==== Given records

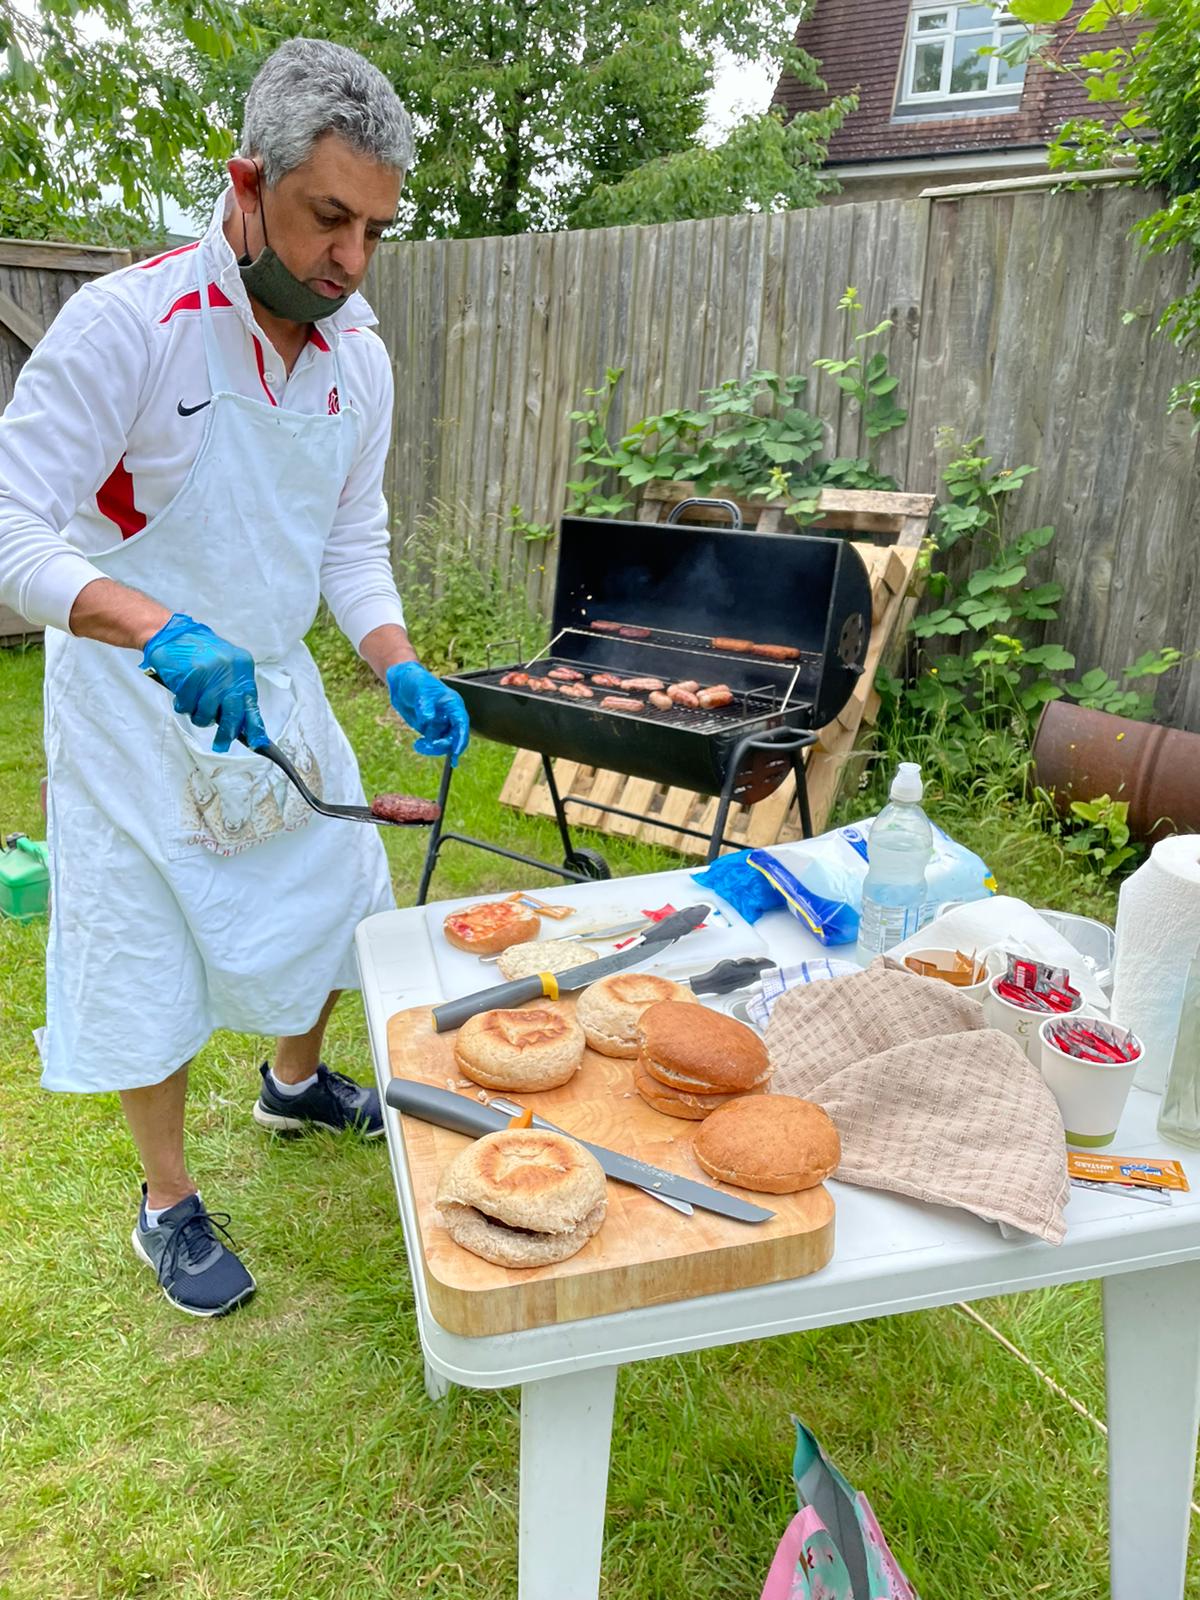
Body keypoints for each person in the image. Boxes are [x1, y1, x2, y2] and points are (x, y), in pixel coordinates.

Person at [0, 39, 469, 1317]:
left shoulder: (355, 356)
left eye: (376, 228)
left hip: (267, 677)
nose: (352, 259)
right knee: (141, 949)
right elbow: (12, 526)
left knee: (337, 884)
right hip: (128, 697)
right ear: (246, 182)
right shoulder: (130, 326)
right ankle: (167, 1205)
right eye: (330, 218)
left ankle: (294, 1081)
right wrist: (152, 624)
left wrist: (398, 660)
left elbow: (349, 543)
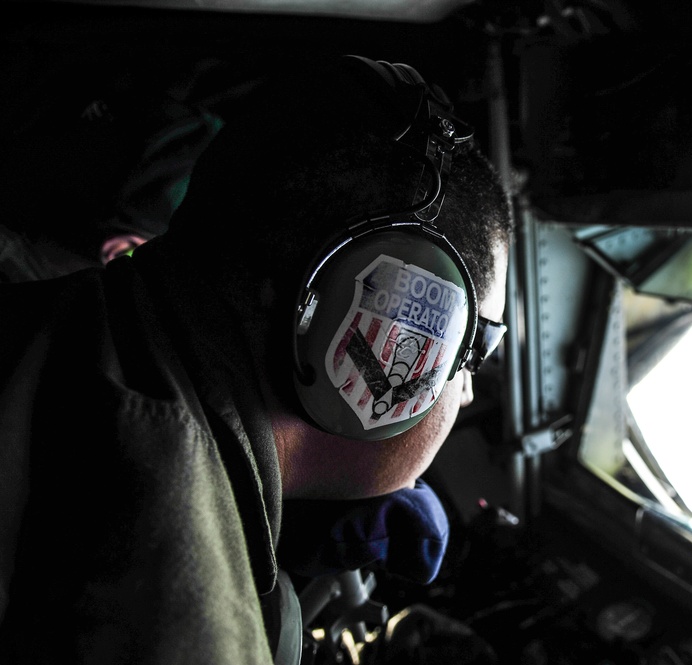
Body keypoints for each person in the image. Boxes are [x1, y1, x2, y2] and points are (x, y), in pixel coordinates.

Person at [0, 54, 513, 664]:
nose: (469, 394)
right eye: (474, 348)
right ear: (393, 331)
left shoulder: (67, 317)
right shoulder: (179, 634)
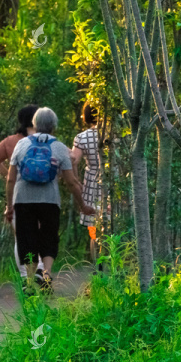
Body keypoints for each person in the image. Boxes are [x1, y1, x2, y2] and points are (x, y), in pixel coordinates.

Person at [5, 107, 95, 294]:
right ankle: (45, 274)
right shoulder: (60, 148)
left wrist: (9, 206)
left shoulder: (21, 145)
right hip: (49, 200)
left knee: (26, 239)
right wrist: (82, 205)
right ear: (54, 126)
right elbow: (71, 182)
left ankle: (29, 283)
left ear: (35, 124)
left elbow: (10, 178)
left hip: (23, 199)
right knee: (49, 238)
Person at [0, 104, 44, 280]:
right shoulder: (45, 140)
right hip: (43, 194)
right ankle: (40, 270)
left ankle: (27, 277)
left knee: (21, 237)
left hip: (19, 194)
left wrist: (9, 174)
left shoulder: (11, 142)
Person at [71, 102, 102, 270]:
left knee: (93, 229)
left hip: (91, 182)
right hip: (115, 179)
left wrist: (76, 181)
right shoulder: (117, 134)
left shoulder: (82, 137)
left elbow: (73, 160)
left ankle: (98, 267)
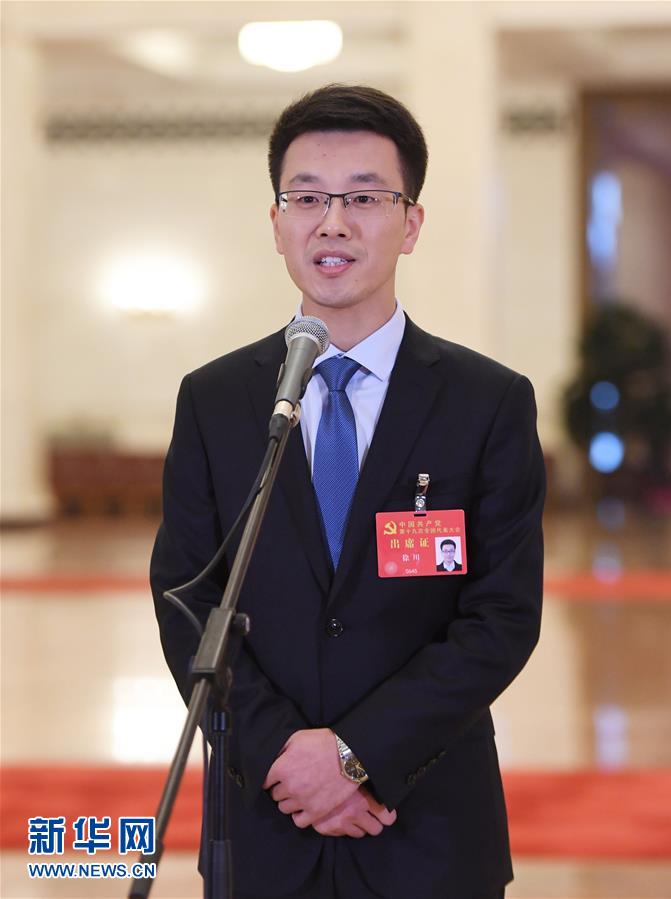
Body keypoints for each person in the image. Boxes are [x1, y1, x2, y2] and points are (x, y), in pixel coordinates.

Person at [151, 83, 546, 899]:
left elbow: (502, 616)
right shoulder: (216, 399)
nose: (332, 222)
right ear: (276, 224)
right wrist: (283, 755)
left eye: (364, 197)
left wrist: (358, 755)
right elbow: (187, 599)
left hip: (428, 824)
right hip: (267, 819)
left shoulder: (487, 401)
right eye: (307, 198)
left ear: (412, 222)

========

Prompt: From the material above, gather all lines that include the string "shoulder" and copy them.

Answer section:
left shoulder: (355, 356)
right shoulder: (130, 326)
left shoulder: (67, 317)
right shoulder: (179, 634)
right shoulder: (60, 148)
left shoulder: (21, 145)
right shoulder: (45, 140)
left shoulder: (11, 142)
right shoulder: (117, 134)
left shoulder: (82, 137)
right shoulder: (216, 399)
left shoulder: (487, 401)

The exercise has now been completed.